# Фрагмент текста
-*-

Я сошлюсь еще на одного участника конференции о евразийском пространстве – итальянского культурного антрополога Карло Гинсбурга. "На протяжении человеческой истории, – сказал он, – непрерывно возобновлялись попытки насильственной культурной унификации (гомогенизации). Боги и богини изменялись и заменялись новыми, местные языки выкорчевывались, культуры уничтожались… Это часть человеческого прошлого и настоящего. Но сейчас мы наблюдаем абсолютно беспрецедентную глобализацию (универсализацию) – стираются отличия культур.

К чему же приведет растущее взаимодействие стран и народов? К культурной унификации? Или, напротив, к усилению так называемого нарциссизма малых различий (то есть к культурному национализму?), зачастую приводящему к кровавым последствиям? Обе вероятности довольно неприглядны.

Но я воздержусь от пророчеств".

 

Ученому исследователю, конечно, всегда благороднее отказаться от предсказаний. Но как быть, когда у такой интеллектуальной развилки оказывается тот, кто обязан принимать решение?

 

Очевидно, прежде всего, – видеть и знать.

А в тех действиях русской власти, что разворачиваются на наших глазах, за устремленностью к "порядку, управляемости и эффективности" просматривается слепая воля, которая только и способна обеспечить вместо вожделенного Логоса еще больший Хаос.

 

Русская версия "азиатского способа производства"

 

Западное сообщество приветствовало крушение коммунизма в Восточной Европе не только потому, что с развалом Варшавского пакта уменьшилась угроза глобального военного конфликта. Для промышленных и финансовых кругов "открытие" бывших сателлитов СССР означало: расширяется сфера действия реальных рыночных отношений – в первую очередь рынков сбыта и инвестиций.

Аналогичным образом "Большая семерка" была готова воспринять рождение демократической России и щедро выдавала кредиты Борису Ельцину. Кредиты, правда, поступали в основном в виде морального, а не материального поощрения. Денежные "вливания", конечно, тоже осуществлялись, но, довольно значительные в абсолютном выражении, по относительной величине они составили каплю в море для монструозного российского хозяйства.

Ожидания, говоря советским "новоязом", увидеть новую Россию в "братской семье капиталистических народов" оказались тщетными.

Мы вновь явили миру нечто уникальное, создав то, для чего обществоведы никак не могут подобрать название: "дикий" капитализм, "бандитский", "номенклатурный"… По существу же социально-экономический строй сегодняшней России с "нормальным" капитализмом объединяет разве что наличие денежного обращения.

Однако, если руководствоваться этим критерием, нас, видимо, можно "объединить" также с античными Афинами или средневековой Японией?

При всей кажущейся абсурдности подобного сравнения в действительности оно содержит зерно истины. Псевдодемократическая Российская Федерация входит в третье тысячелетие христианской эры, не сбросив груз второго.

-*-

# Задание к выполнению
Перепишите часть текста начиная с «Мы вновь явили» и заканчивая «сбросив груз второго.», заменив «средневековой Японией» на «древним Египтом».

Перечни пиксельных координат
-*-

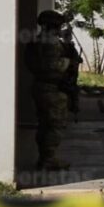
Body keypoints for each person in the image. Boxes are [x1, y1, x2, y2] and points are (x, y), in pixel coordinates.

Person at [25, 10, 72, 170]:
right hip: (51, 88)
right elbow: (54, 67)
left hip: (39, 85)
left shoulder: (36, 41)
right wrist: (68, 61)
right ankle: (49, 159)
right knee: (55, 125)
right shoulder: (51, 43)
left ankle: (44, 157)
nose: (60, 28)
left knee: (44, 124)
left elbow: (30, 63)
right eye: (58, 25)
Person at [61, 25, 83, 120]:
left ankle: (73, 108)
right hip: (65, 74)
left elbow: (77, 58)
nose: (71, 38)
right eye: (69, 36)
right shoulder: (62, 47)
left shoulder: (71, 47)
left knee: (73, 91)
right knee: (67, 93)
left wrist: (77, 60)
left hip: (72, 74)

-*-

# Результат выполнения
Мы вновь явили миру нечто уникальное, создав то, для чего обществоведы никак не могут подобрать название: "дикий" капитализм, "бандитский", "номенклатурный"… По существу же социально-экономический строй сегодняшней России с "нормальным" капитализмом объединяет разве что наличие денежного обращения.

Однако, если руководствоваться этим критерием, нас, видимо, можно "объединить" также с античными Афинами или древним Египтом?

При всей кажущейся абсурдности подобного сравнения в действительности оно содержит зерно истины. Псевдодемократическая Российская Федерация входит в третье тысячелетие христианской эры, не сбросив груз второго.